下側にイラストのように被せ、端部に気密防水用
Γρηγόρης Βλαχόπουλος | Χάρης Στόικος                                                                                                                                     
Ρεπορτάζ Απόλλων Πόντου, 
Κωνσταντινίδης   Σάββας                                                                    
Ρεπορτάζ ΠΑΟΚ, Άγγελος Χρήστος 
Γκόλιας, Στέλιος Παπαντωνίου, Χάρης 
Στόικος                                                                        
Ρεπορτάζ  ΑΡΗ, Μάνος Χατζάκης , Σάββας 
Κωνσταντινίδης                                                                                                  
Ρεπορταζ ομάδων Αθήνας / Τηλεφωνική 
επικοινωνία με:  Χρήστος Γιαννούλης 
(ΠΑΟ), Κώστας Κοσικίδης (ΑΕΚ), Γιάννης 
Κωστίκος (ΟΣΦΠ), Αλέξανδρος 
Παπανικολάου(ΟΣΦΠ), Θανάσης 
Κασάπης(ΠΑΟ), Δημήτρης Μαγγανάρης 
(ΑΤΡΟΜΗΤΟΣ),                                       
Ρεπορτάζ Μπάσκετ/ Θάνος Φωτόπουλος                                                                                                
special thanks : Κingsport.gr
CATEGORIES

## Work instructions:
For this exercise, the records above must be returned exactly.

## Completed task:
下側にイラストのように被せ、端部に気密防水用
Γρηγόρης Βλαχόπουλος | Χάρης Στόικος                                                                                                                                     
Ρεπορτάζ Απόλλων Πόντου, 
Κωνσταντινίδης   Σάββας                                                                    
Ρεπορτάζ ΠΑΟΚ, Άγγελος Χρήστος 
Γκόλιας, Στέλιος Παπαντωνίου, Χάρης 
Στόικος                                                                        
Ρεπορτάζ  ΑΡΗ, Μάνος Χατζάκης , Σάββας 
Κωνσταντινίδης                                                                                                  
Ρεπορταζ ομάδων Αθήνας / Τηλεφωνική 
επικοινωνία με:  Χρήστος Γιαννούλης 
(ΠΑΟ), Κώστας Κοσικίδης (ΑΕΚ), Γιάννης 
Κωστίκος (ΟΣΦΠ), Αλέξανδρος 
Παπανικολάου(ΟΣΦΠ), Θανάσης 
Κασάπης(ΠΑΟ), Δημήτρης Μαγγανάρης 
(ΑΤΡΟΜΗΤΟΣ),                                       
Ρεπορτάζ Μπάσκετ/ Θάνος Φωτόπουλος                                                                                                
special thanks : Κingsport.gr
CATEGORIES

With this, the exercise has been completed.